• Extracted records:
Content starts

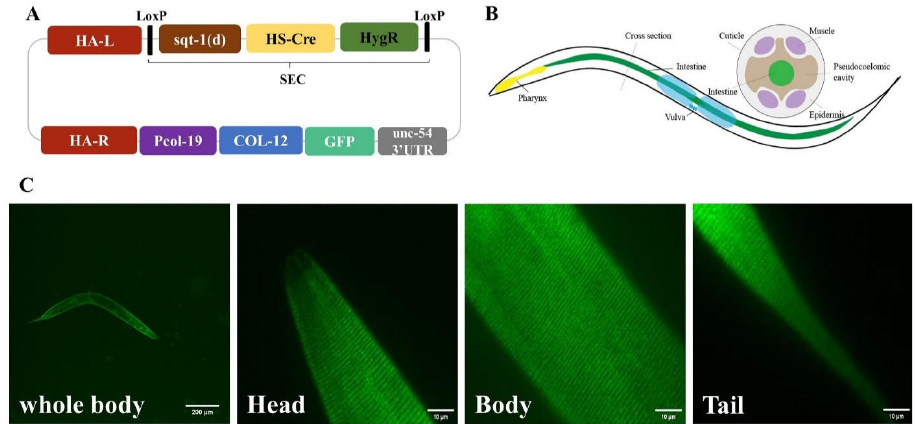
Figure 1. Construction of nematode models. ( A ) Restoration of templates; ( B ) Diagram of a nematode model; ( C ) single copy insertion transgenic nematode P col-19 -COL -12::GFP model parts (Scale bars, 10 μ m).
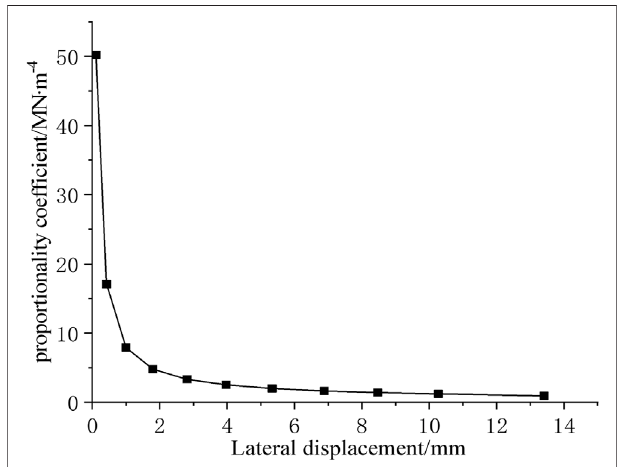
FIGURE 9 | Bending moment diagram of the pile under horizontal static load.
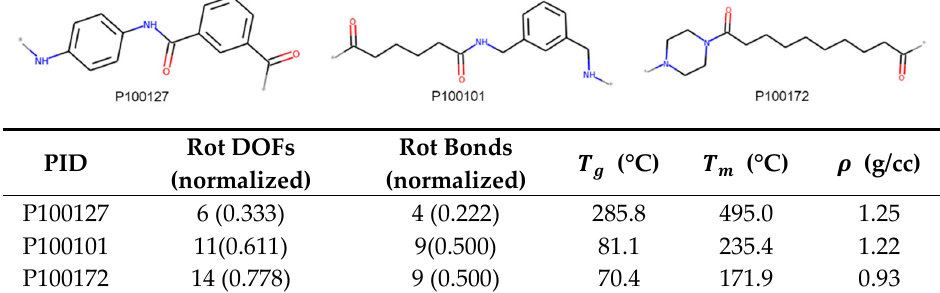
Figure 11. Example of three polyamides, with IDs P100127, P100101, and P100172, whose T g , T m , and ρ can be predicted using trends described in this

Content ends
Content starts

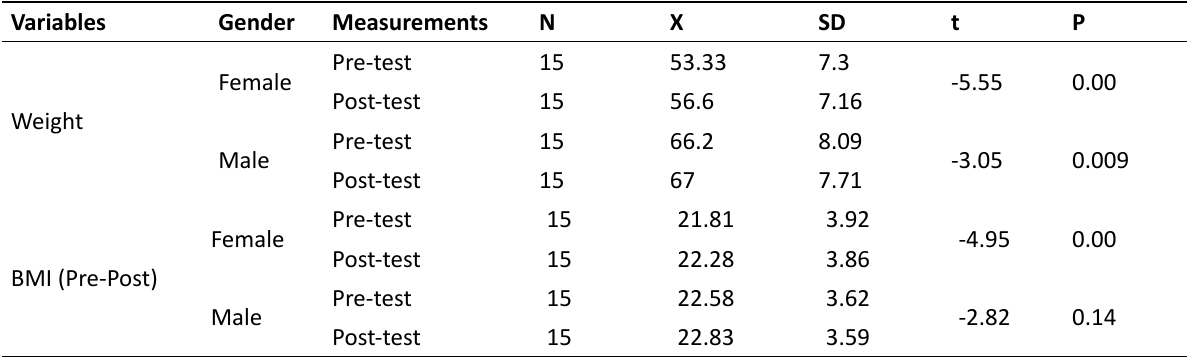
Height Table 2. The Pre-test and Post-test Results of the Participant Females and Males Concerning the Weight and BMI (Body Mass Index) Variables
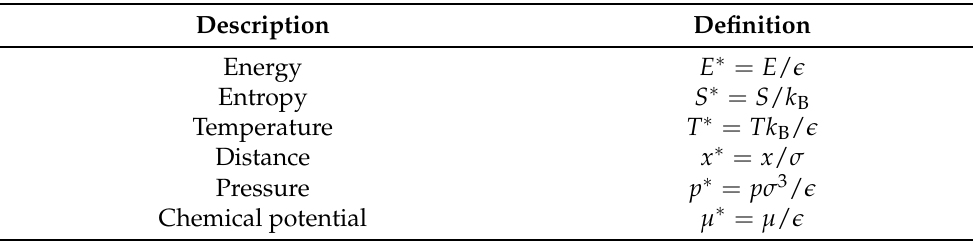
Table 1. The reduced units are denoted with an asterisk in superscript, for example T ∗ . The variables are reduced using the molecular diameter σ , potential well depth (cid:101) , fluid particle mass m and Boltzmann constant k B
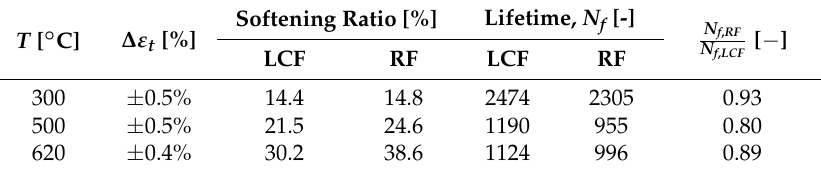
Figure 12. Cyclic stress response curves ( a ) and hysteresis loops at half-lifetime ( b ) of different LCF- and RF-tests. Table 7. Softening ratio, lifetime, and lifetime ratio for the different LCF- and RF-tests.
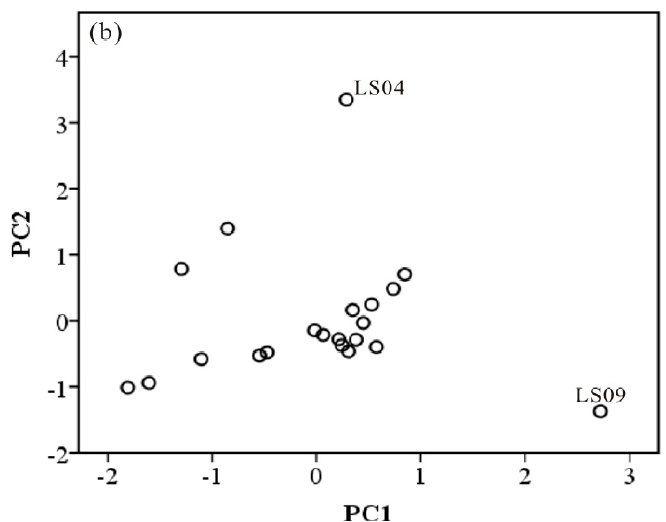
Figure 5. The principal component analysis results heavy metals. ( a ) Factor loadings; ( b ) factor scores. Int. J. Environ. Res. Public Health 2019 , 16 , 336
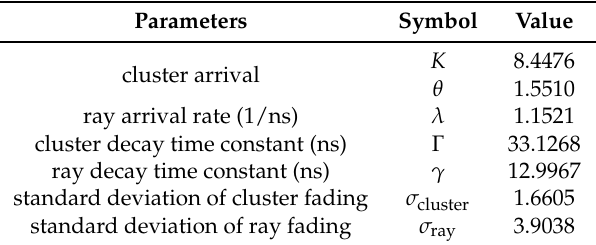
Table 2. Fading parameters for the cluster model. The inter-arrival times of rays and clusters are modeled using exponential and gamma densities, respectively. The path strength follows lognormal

Content ends
Content starts

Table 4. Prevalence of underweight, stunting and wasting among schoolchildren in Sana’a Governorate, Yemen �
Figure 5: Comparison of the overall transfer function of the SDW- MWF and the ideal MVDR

Content ends

• Task requirements:
Reproduce, character for character, only the lines of the preceding data that start at the line with "Table 4. Prevalence" and end at the line with "Figure 5: Comparison", both included.

• Answer to the exercise:
Table 4. Prevalence of underweight, stunting and wasting among schoolchildren in Sana’a Governorate, Yemen �
Figure 5: Comparison of the overall transfer function of the SDW- MWF and the ideal MVDR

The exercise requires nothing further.